(Goal of the exercise):
Your task is to give the listing below back word for word, pictures excluded.

- - -

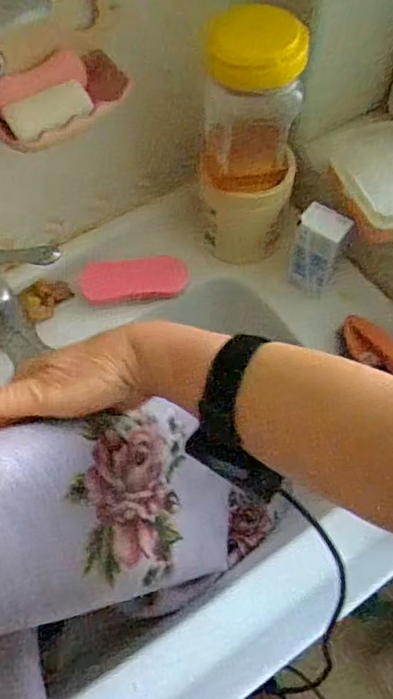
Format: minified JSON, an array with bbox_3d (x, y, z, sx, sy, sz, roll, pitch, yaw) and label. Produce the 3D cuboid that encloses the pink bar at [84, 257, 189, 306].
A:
[{"bbox_3d":[-0.077,-0.087,0.680,0.133,0.020,0.054,-2,93,6],"label":"pink bar"}]

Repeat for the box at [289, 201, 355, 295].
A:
[{"bbox_3d":[0.141,-0.114,0.626,0.058,0.104,0.043,30,66,17],"label":"box"}]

- - -

(Answer to the problem):
Format: minified JSON, an array with bbox_3d (x, y, z, sx, sy, sz, roll, pitch, yaw) and label. Produce the 3D cuboid that encloses the pink bar at [84, 257, 189, 306].
A:
[{"bbox_3d":[-0.077,-0.087,0.680,0.133,0.020,0.054,-2,93,6],"label":"pink bar"}]

Repeat for the box at [289, 201, 355, 295].
A:
[{"bbox_3d":[0.141,-0.114,0.626,0.058,0.104,0.043,30,66,17],"label":"box"}]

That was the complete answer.